Problem description: Return the stretch from the line with "15,58 per stuk" through the line with "Google Play" in the data below, character for character, skipping all pictures.

(Stored data entries)
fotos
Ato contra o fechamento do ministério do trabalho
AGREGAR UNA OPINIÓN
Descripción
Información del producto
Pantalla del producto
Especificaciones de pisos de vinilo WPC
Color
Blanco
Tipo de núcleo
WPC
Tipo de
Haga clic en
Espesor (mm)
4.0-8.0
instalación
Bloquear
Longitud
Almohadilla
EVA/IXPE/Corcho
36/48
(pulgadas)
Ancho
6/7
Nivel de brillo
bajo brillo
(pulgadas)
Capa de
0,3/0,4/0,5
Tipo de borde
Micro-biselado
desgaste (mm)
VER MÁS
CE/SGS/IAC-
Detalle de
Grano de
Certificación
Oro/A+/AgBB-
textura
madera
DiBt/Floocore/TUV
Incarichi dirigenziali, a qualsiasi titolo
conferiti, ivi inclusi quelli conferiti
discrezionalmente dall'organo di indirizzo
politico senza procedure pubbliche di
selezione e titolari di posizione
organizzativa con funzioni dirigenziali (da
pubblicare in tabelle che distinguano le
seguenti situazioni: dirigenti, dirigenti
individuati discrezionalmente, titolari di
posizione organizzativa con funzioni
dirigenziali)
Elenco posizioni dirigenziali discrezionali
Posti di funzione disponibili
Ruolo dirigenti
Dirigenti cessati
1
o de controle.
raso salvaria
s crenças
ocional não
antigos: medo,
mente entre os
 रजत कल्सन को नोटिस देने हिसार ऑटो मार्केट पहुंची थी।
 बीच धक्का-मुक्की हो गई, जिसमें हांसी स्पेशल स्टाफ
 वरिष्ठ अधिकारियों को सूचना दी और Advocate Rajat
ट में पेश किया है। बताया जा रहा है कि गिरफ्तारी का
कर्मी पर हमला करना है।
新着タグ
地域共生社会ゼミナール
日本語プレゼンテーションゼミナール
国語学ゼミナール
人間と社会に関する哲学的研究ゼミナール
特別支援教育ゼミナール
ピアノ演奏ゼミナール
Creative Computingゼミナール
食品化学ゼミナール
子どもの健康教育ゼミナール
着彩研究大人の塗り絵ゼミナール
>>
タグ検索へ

...

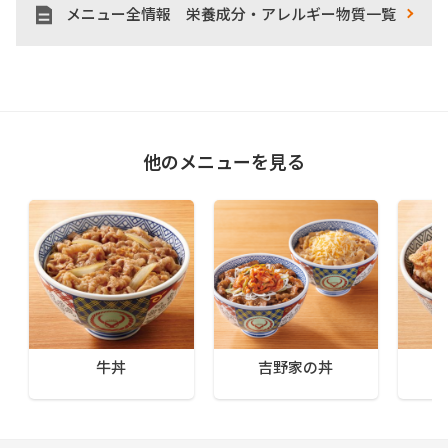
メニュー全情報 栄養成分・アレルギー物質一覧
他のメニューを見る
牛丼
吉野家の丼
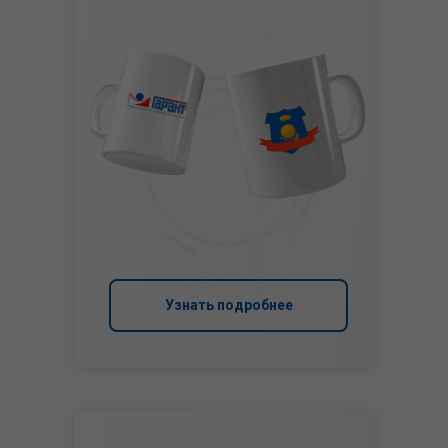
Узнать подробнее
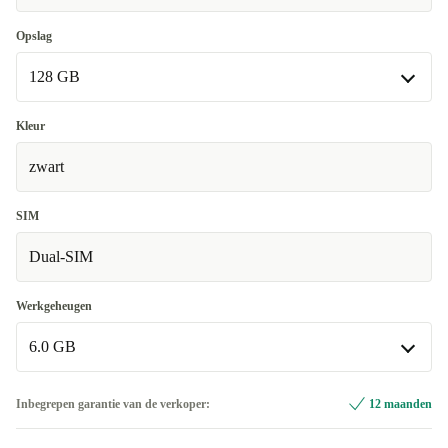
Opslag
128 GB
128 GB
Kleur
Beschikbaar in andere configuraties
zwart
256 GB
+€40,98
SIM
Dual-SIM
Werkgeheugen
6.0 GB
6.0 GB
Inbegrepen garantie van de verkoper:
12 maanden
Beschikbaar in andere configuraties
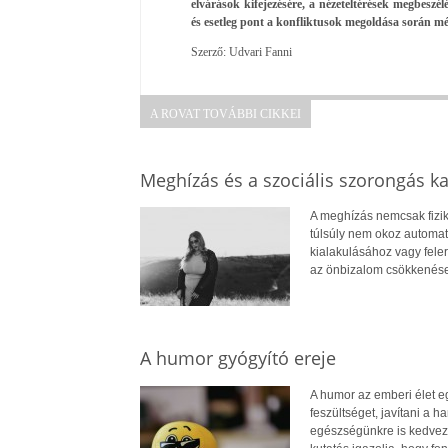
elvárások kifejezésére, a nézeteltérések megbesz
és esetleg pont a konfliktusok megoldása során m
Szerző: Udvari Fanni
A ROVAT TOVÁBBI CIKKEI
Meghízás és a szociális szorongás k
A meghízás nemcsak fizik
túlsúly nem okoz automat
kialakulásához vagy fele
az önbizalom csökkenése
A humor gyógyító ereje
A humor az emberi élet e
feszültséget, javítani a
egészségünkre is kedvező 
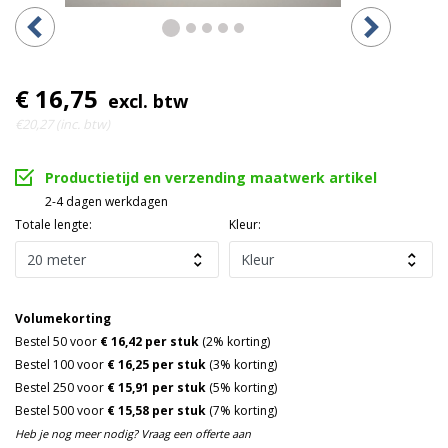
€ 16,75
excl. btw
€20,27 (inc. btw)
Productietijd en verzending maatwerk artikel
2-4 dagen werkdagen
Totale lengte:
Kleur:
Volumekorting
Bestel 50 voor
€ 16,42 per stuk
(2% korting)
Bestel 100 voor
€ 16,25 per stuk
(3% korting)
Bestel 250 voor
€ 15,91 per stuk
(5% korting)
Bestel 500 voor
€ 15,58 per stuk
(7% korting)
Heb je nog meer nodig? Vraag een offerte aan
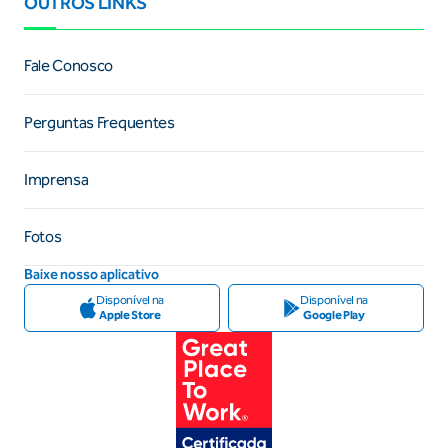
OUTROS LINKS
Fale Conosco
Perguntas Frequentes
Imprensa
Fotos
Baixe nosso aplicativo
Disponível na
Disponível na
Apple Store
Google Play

Written response:
€ 15,58 per stuk
(7% korting)
Heb je nog meer nodig? Vraag een offerte aan
OUTROS LINKS
Fale Conosco
Perguntas Frequentes
Imprensa
Fotos
Baixe nosso aplicativo
Disponível na
Disponível na
Apple Store
Google Play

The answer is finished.